# Olympia Kennels, Chester, NH?



## 1der_girl (Aug 16, 2006)

Dog Training NH | Dog Training MA | Dog Boarding NH | German Shepherd Breeder | Olympia Kennels
Curious to know if anyone has experience with them? 
Owner/ head trainer is Mike Pinksten- does anyone know him? Has anyone worked with him before?
Looking at his credentials listed on the site, he seems to have a solid history training/titling working dogs.
They also breed Shepherds- anyone own one?
They are close-ish to me and I'm looking for more training for Tober and I (and our local kennel club is not having any classes this year).

I tried to search the this site for info, but kept coming up with results that mention Olympia, WA


----------



## koda00 (Apr 27, 2009)

Fortunate K9 in Derry, NH. My Ryker ( 1.5 y/o) has been going since he was 4 mths. Puppy obed., Obed. 101, Rally O,then w/e classes after you've completed Obed. 101 to further training. They also have Protection classes as well as Rally Obed. Zorro 7.5 completed Puppy and just started Obed. 101. You'll love them!


----------



## 1der_girl (Aug 16, 2006)

Thanks for the quick reply, Koda, but I'm actually looking for a board-and-train option.


----------



## koda00 (Apr 27, 2009)

Are you looking for them to keep him/her to train. Usually for a couple weeks. If so Fortunate K9 does do that. They actually take your dog home and train and also bring to class for training. If this is what you mean.

Also www.Auntiedog.com in Tewksbury, Ma. does the same thing Liz Cleaves is the owner/trainer also AKC evaluator re: S.T.A.R puppy, CGC

Hope this helps

Jo


----------



## SchHGSD (Dec 20, 2001)

I trained schutzhund with him a bit.

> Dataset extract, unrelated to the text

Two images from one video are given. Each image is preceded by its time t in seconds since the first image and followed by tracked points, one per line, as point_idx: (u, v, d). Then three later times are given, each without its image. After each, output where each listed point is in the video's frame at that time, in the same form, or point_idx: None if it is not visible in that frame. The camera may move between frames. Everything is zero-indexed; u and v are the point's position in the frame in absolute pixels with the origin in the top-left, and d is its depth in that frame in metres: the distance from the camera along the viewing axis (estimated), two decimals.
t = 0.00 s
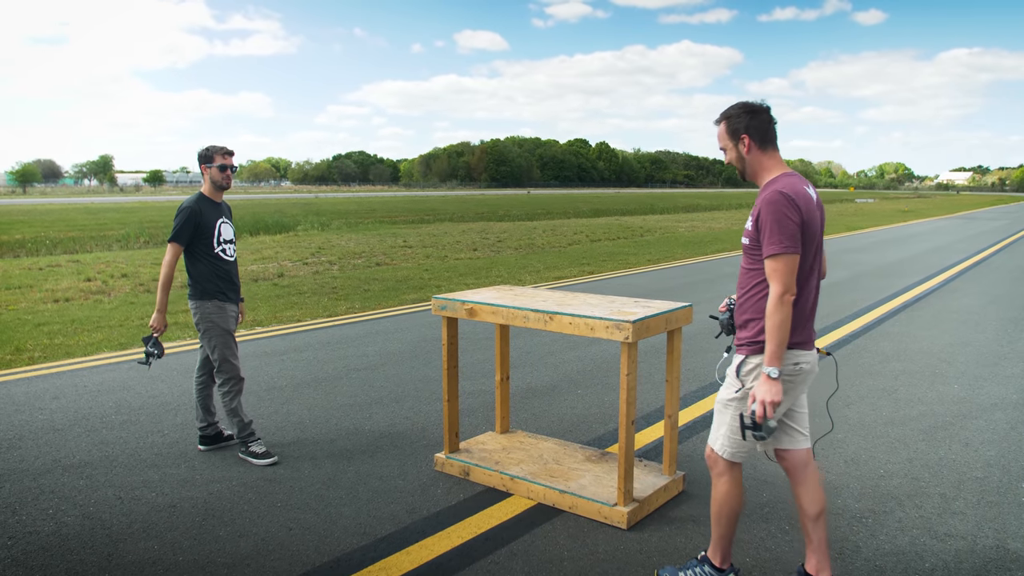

Nice indoor facility for those cold winters with tons of snow on the ground.

My best advice is to go visit, and meet him and talk and discuss what you're looking to get out of a trainer. If you feel comfortable with him and the place, go for it.


----------



## MrsMiaW (Sep 25, 2010)

I second Jo's reply about FortunateK9 in Derry and Auntie Dog in Tewksbury. We train at both places. When we travel and can't bring our dogs, they always stay with Liz at Auntie Dog. Haven't done board and train with Liz, but know many who have. Also love training with FortunateK9, Julia, Rick and Tom are phenomenal!


----------